Instead, it has a strong story-like, voyeuristic feel. More than just the life of an Internet business, the film focuses on the co-founders? personal lives and the lifestyle the e-commerce imposes on them.
It takes the how-to of creating and maintaining an Internet business and adds two actual people's stories, making the documentary more engaging.
The characters add a certain realistic and human flavor to the film, making what could be a tedious collection of facts much more interesting.
The viewer still learns about the world of e-business as co-founders Tom Herman and Kaleil Isaza Tuzman try to create and maintain govworks.com, a Web site meant to allow citizens to pay fines like parking tickets online.
As Herman and Tuzman scramble for financial backing, they struggle to create an effective and innovative service and attempt to fend off dangerous competitors.
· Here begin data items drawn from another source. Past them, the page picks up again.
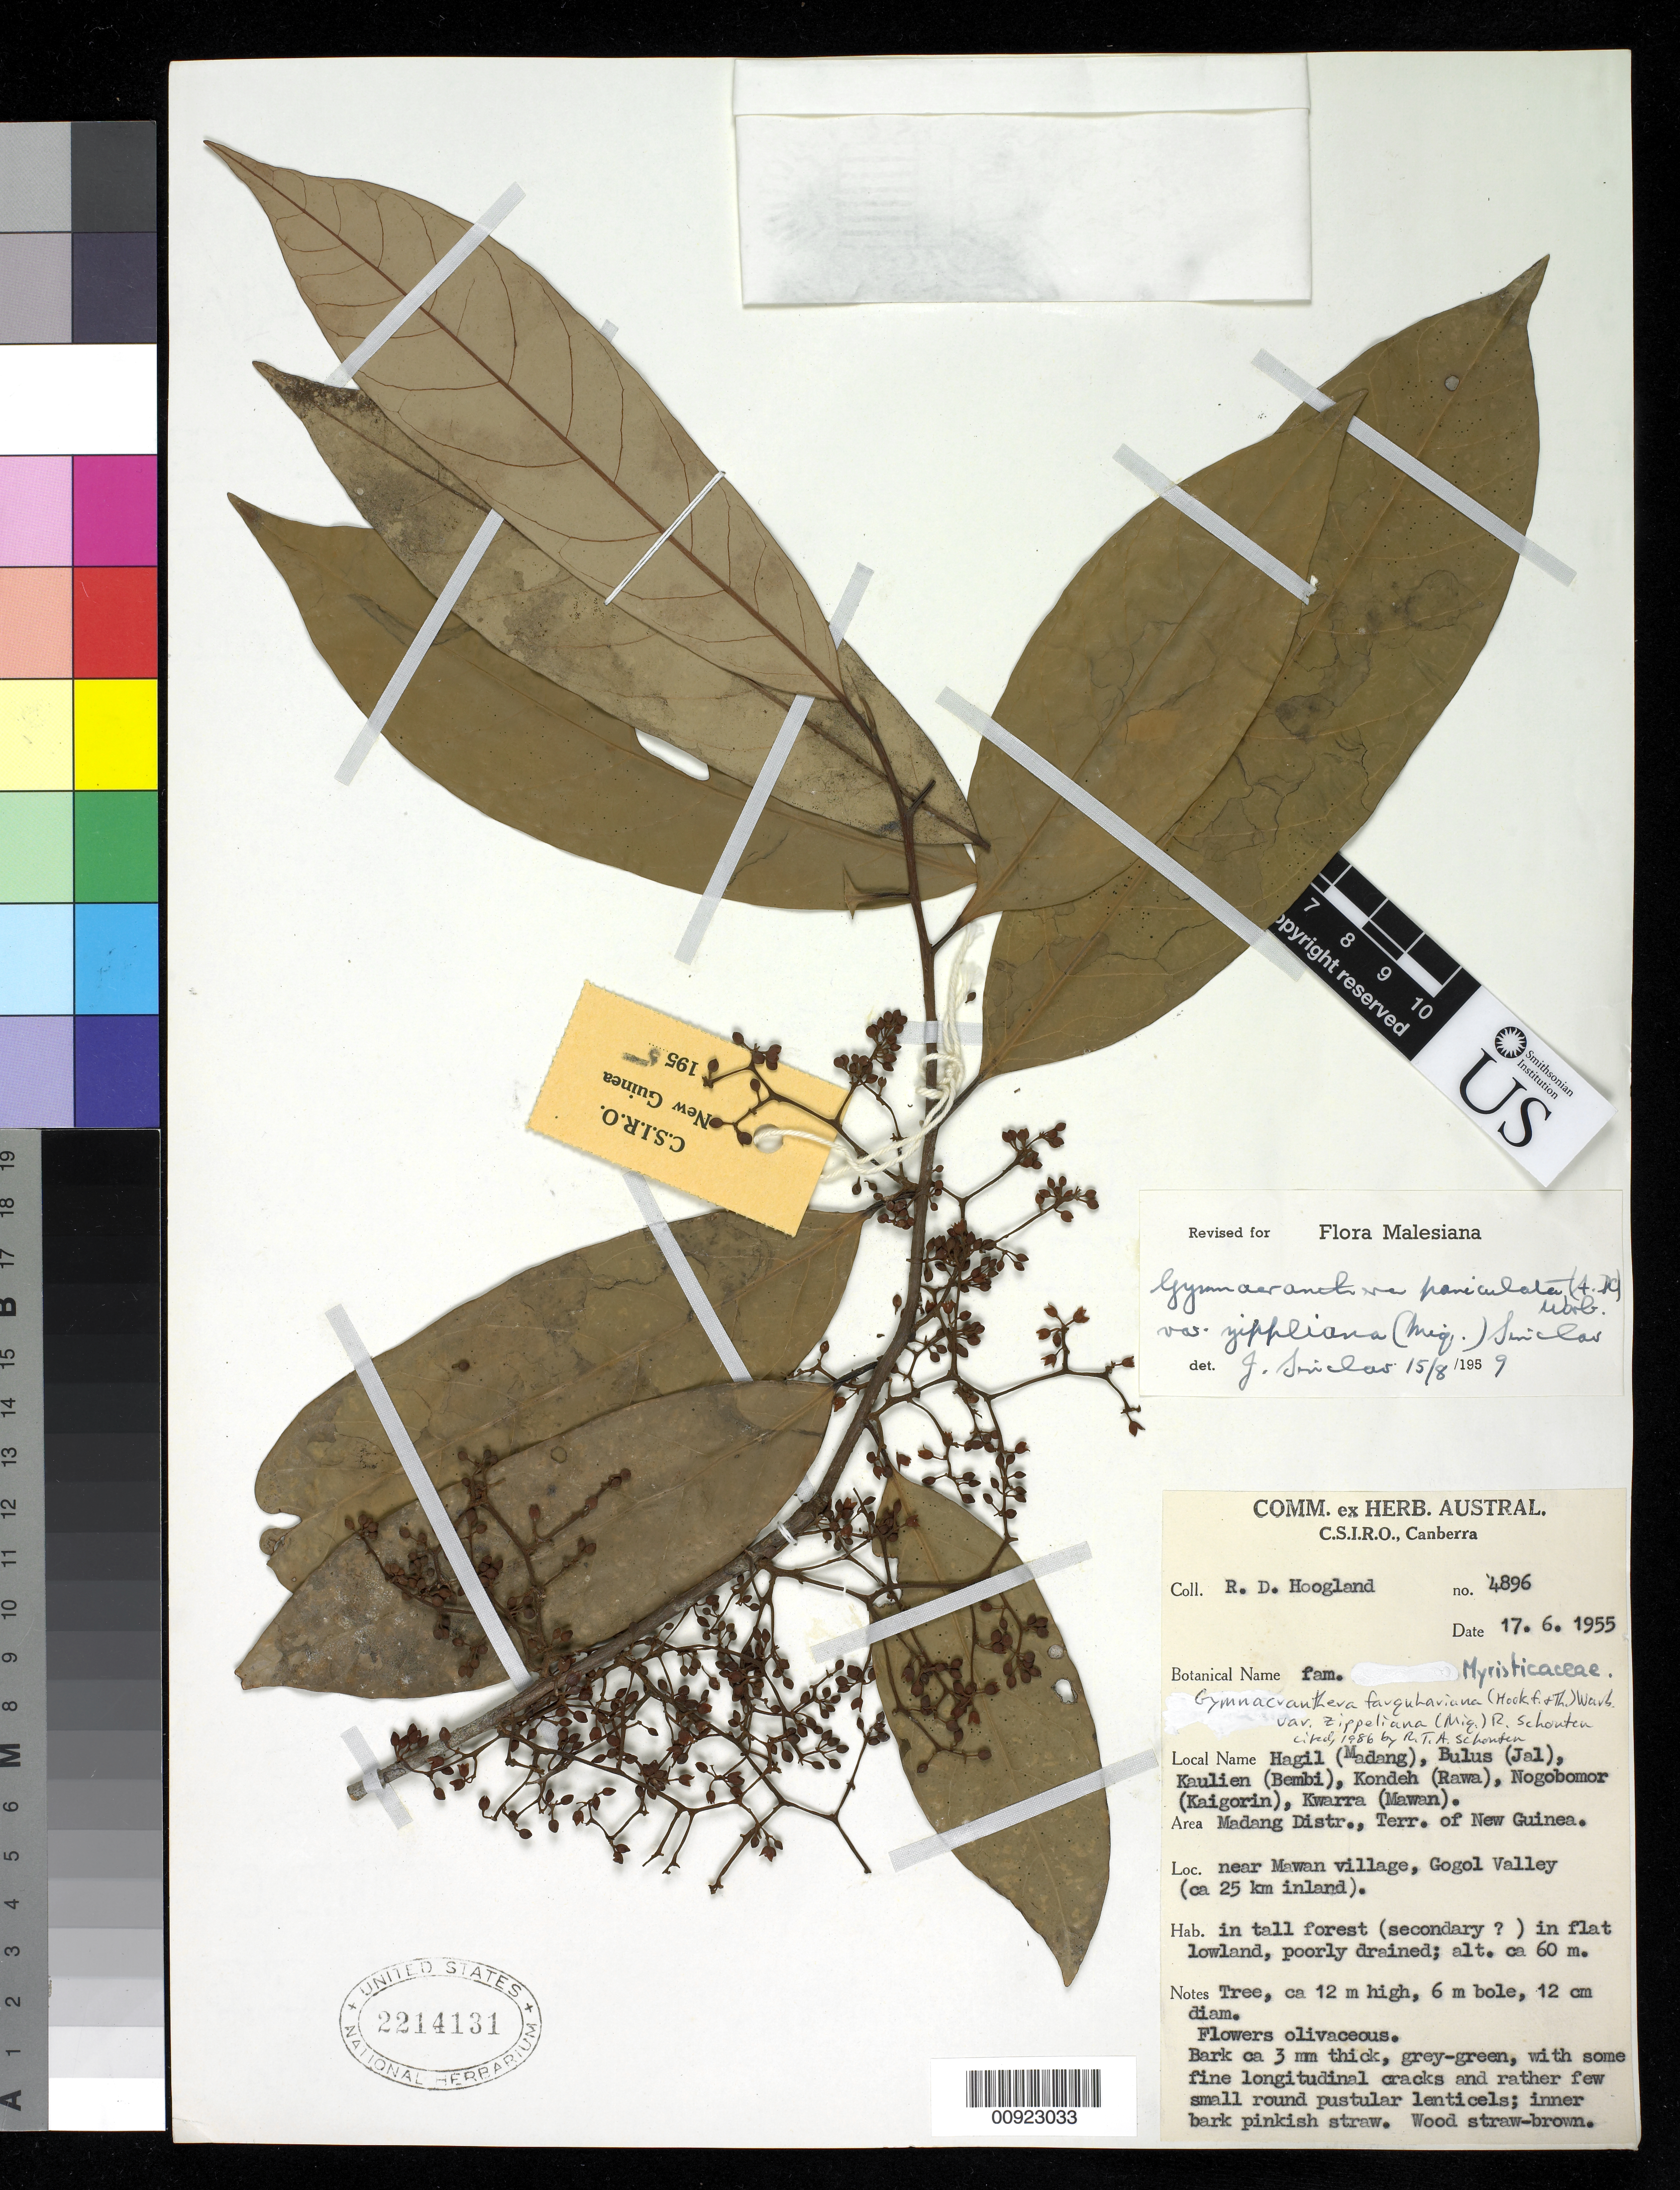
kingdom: Plantae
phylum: Tracheophyta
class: Magnoliopsida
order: Magnoliales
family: Myristicaceae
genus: Gymnacranthera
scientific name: Gymnacranthera farquhariana var. zippeliana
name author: (Miq.) R.T.A. Schouten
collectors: R. D. Hoogland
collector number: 4896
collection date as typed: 17 Jun 1955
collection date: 1955-06-17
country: Papua New Guinea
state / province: Madang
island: New Guinea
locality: near Mawan village, Gogol Valley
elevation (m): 60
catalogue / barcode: US 2214131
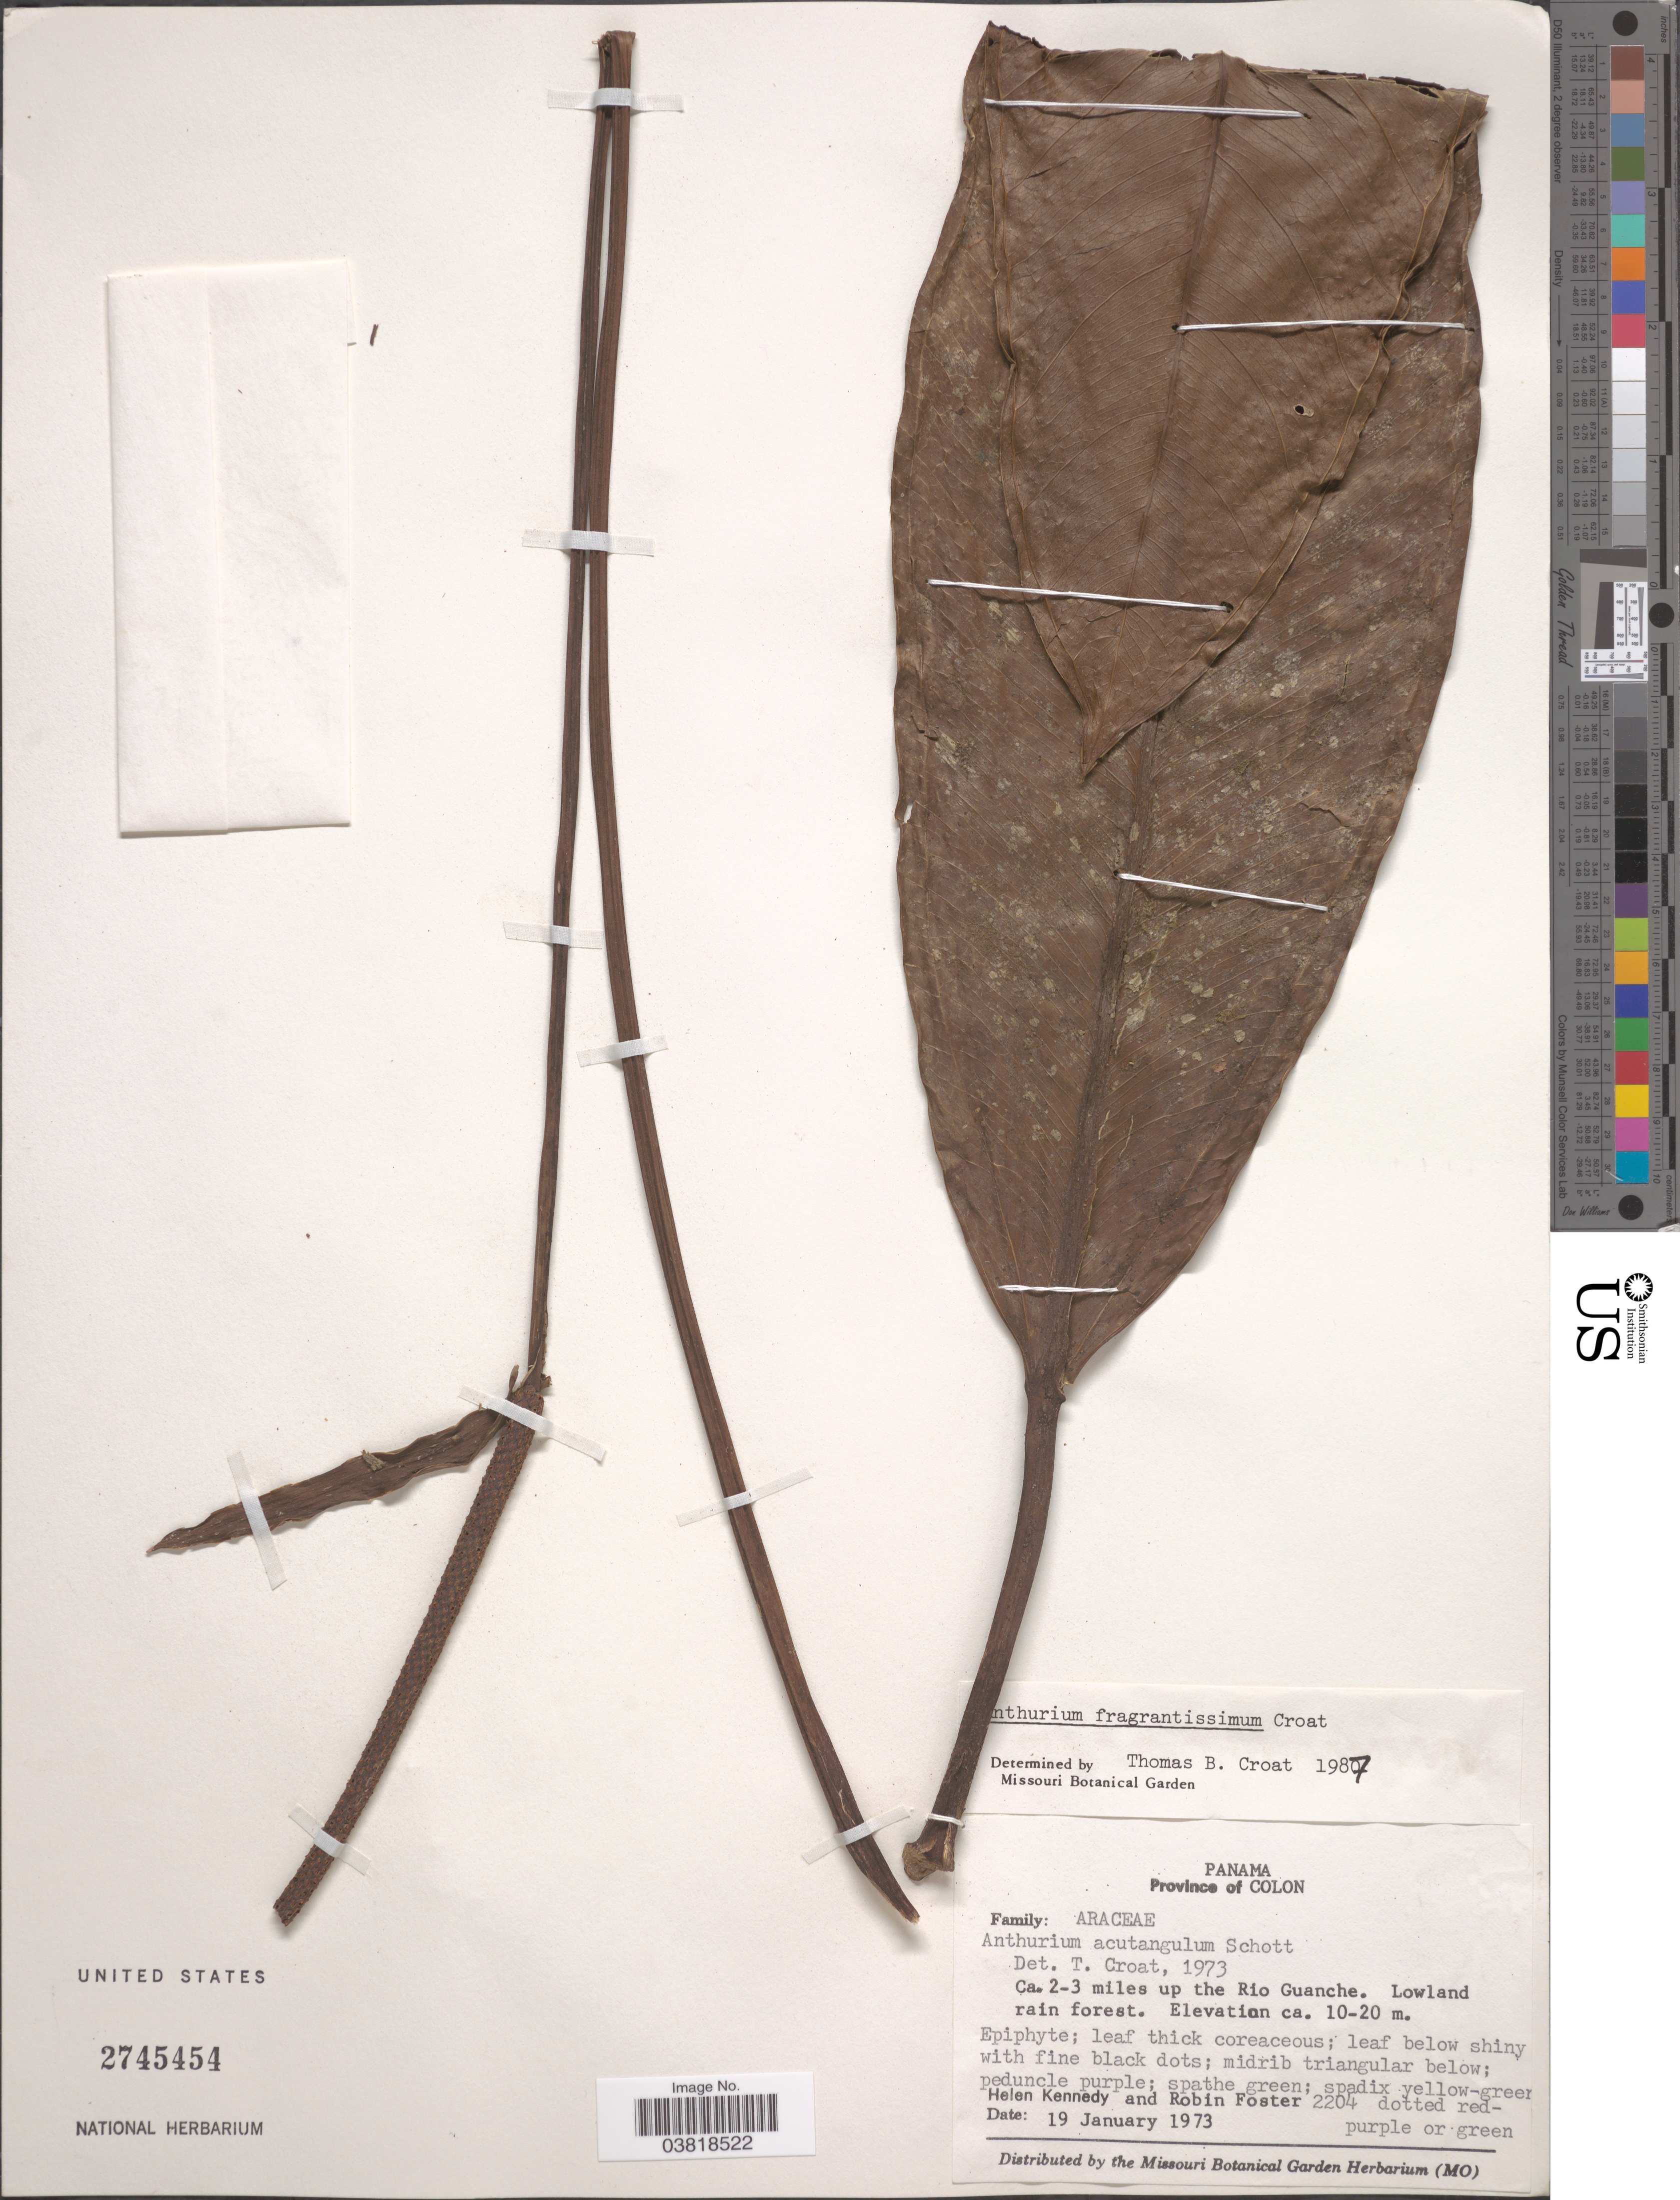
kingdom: Plantae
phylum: Tracheophyta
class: Liliopsida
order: Alismatales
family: Araceae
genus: Anthurium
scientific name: Anthurium fragrantissimum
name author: Croat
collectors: H. Kennedy & R. B. Foster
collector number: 2204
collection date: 1973-01-19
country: Panama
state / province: Colón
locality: Ca. 2-3 miles up the Rio Guanche.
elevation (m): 10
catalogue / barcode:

And the pair's troubles don't stop there. After a long day at the office, Herman struggles to keep his energetic and very distracted 5-year-old in his lap long enough to brush her hair into presentable ponytails.
Tuzman tries to deal with a girlfriend who demands either a puppy or a baby when he wants neither.
And they both attempt to maintain a friendship that started when they were 15 and is now challenged everyday by their conflicting professional and personal spheres. Eventually the pair find success on their own terms.
The mix of the entrepreneurial and the personal is interesting, but the film is far from perfect. Throughout the film, the hand-held camera switches focus amateur-style, swooshing from one subject to the next.